L’allenatore. Il problema non è neanche l’attuale posizione di classifica (da mantenere assolutamente, peraltro) o l’eliminazione (giusta e sfortunata) con il Porto: ha ragione Nedved nel chiarire che gli alti e bassi, in questa stagione, erano stati messi in preventivo. La questione, semmai, è la cronicità di determinati atteggiamenti: quella mollezza iniziale, i primi tempi regalati, la capacità di aggredire solo quando si va sotto e tutto è più difficile, quel giro palla estenuante con poca intensità e aggressività, anche quando il tempo scorre e non può bastare chiedere meno frenesia. Il dilemma: se una squadra in campo non mostra abbastanza intensità, sin dal principio, è responsabilità dell’allenatore che non sa trasmettere le giuste motivazioni o di un parco giocatori di qualità ma carente in termini di personalità, voglia di vincere, capacità di trascinare? Se la risposta è la prima, dopo qualche mese di Pirlo possiamo dire che questo al momento è un punto debole.
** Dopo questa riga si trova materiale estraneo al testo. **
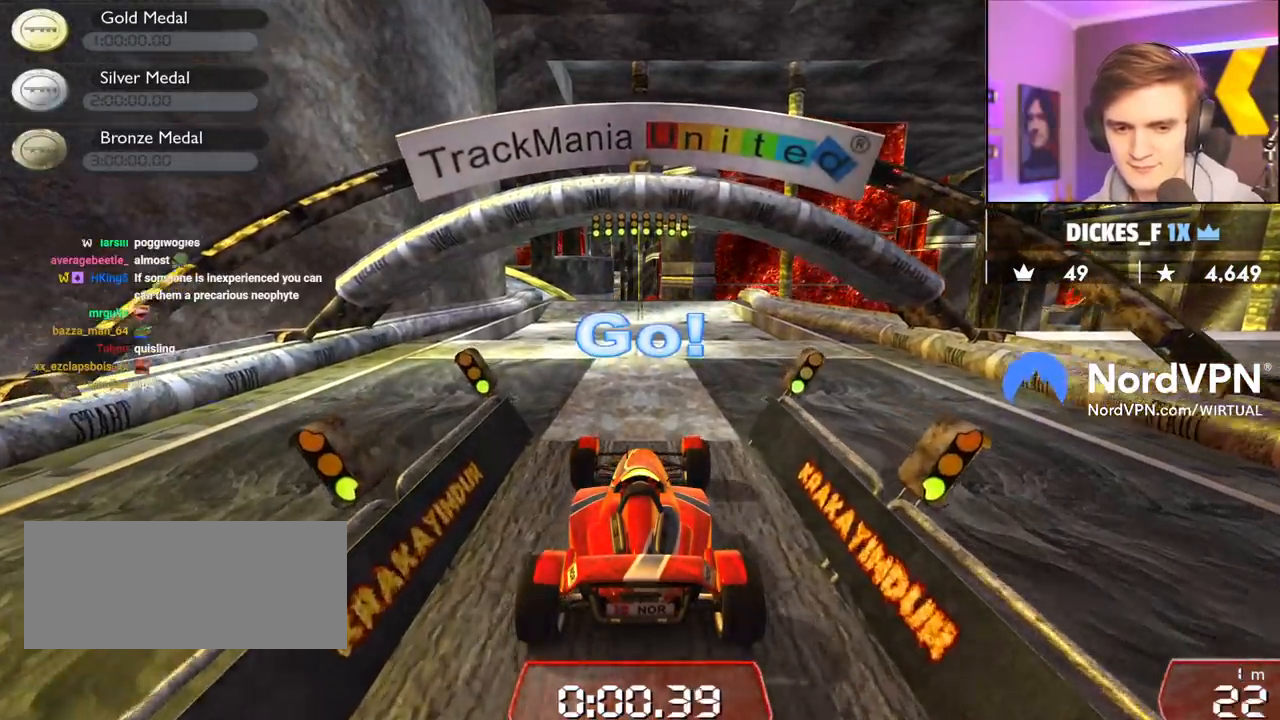
{"keys": ["up"], "events": []}
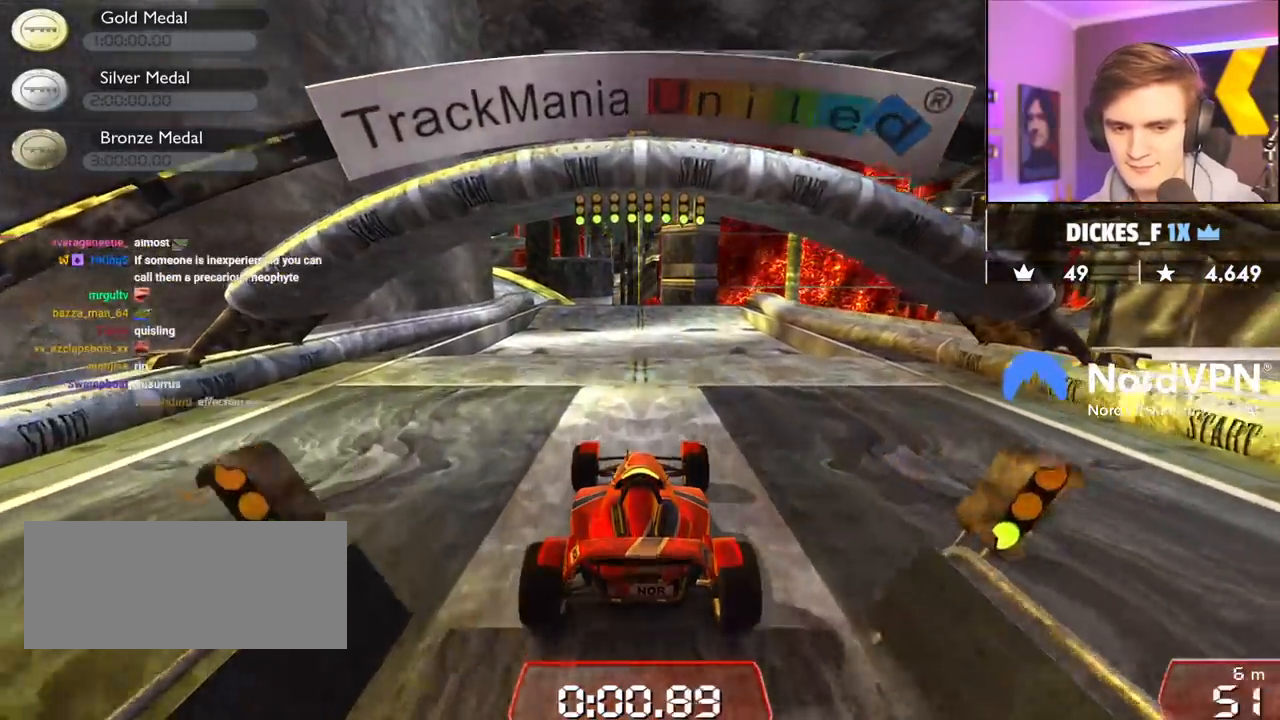
{"keys": ["up"], "events": [[400, "left", "down"], [450, "left", "up"]]}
Ben più dei risultati, come detto, che dipendono da te, certo, lo abbiamo appena spiegato, ma anche da episodi, assenze e tanto altro (in cui la sua Juventus, quest’anno, non è stata sempre fortunatissima).

Ronaldo. Se ne parla fin troppo. Ci sono tre punti fermi, prescindendo da discorsi di brand, spese e introiti: 1) in questi anni è stato eccezionale; 2) può darsi che qualche giocatore di poca personalità si appoggi troppo spesso a lui, rendendoci dipendenti dalla sua forma e dai suoi umori (qualcuno cita la splendida reazione con la Lazio in sua assenza, altri al contrario la poca incisività della squadra in differenti occasioni in cui è mancato); 3) il dibattito sul futuro è legittimo: sarebbe comunque l’ultimo anno, compirà 37 anni, la sua partenza potrebbe liberare risorse importanti per avviare un nuovo ciclo, di certo sarebbe complicatissimo trovare a cifre ragionevoli un attaccante che ti garantisce più di 30 gol a stagione. Parliamone, insomma, ma ponderiamo tutto, senza farci prendere dalla delusione del momento.

Dybala. È il nome più divisivo, anche perché in campo quasi non ce lo ricordiamo più. C’è chi pensa che sia il futuro capitano e chi che non abbia mai dimostrato di avere compiuto l’ultimo salto di qualità promesso e auspicato: da giocatore di grandissimo talento e spesso decisivo a campione continuo e di un’altra categoria, al livello dei top mondiali.

Personalmente, appartengo a una terza fazione, quella di chi vorrebbe solo rivederlo in campo, perché quest’anno quei 10-15 gol mancano terribilmente. Il futuro può attendere, il presente no e c’è da augurarsi che da aprile torni davvero con noi: il contratto, le trattative, la conferma, la cessione, al momento, mi paiono del tutto secondari.

La verità è che stiamo vivendo la prima stagione difficile e comprensibilmente siamo divisi un po’ su tutto, tranne su altre parole di Pavel. Che ci ricorda che inseguire a volte è normale, ma non lo è passare dalle medie all’università sempre con lo scudetto sul petto: siamo a oltre 3200 giorni e probabilmente, come sempre nella vita, il tenore dell’impresa lo capiremo più avanti, appena il ciclo sarà concluso. O temporaneamente interrotto, che mi piace già di più.